- _What you have to do_: Filter the records down to the lines that hold the word "Φεβρουάριος", and copy each of those lines.

Data for this task: Begin

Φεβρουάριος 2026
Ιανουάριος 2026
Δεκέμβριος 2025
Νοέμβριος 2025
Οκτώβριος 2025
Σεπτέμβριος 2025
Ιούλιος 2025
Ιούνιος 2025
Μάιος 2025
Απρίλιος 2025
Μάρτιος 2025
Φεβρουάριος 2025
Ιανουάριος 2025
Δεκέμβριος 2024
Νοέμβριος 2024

Data for this task: End
Data for this task: Begin

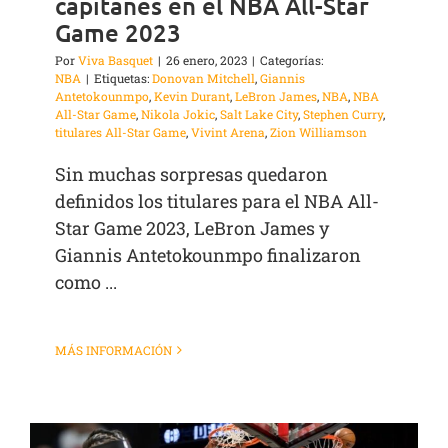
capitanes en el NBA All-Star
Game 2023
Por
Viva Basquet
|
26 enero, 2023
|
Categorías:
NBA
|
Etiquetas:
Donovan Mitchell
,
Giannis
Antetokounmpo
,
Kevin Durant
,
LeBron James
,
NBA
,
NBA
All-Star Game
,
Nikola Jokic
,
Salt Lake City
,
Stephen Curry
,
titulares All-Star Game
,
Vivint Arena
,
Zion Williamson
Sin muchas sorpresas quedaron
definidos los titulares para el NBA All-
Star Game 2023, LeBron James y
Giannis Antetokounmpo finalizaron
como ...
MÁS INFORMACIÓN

Data for this task: End

- _Reply to the exercise_:
Φεβρουάριος 2026
Φεβρουάριος 2025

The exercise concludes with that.